> **Description of the task**: The pictures do not belong in the copy. Restate all of the records word for word.

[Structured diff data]
┄┄┄┄┄┄┄┄┄┄
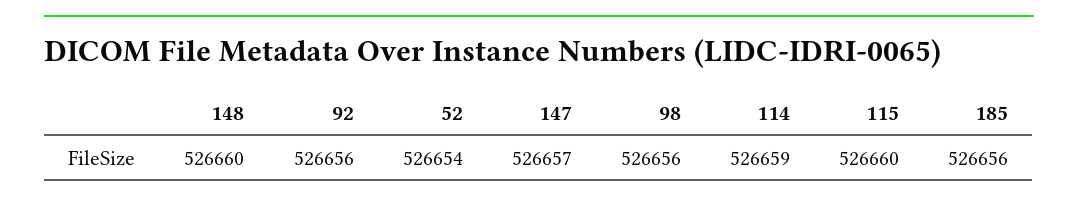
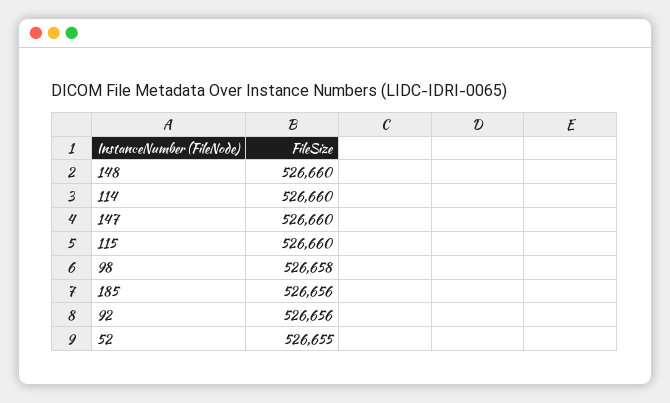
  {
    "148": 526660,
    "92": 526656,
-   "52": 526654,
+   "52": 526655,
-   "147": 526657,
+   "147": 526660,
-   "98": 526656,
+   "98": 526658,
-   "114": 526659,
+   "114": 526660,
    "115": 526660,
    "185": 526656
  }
┄┄┄┄┄┄┄┄┄┄
> **Response below**:
  {
    "148": 526660,
    "92": 526656,
-   "52": 526654,
+   "52": 526655,
-   "147": 526657,
+   "147": 526660,
-   "98": 526656,
+   "98": 526658,
-   "114": 526659,
+   "114": 526660,
    "115": 526660,
    "185": 526656
  }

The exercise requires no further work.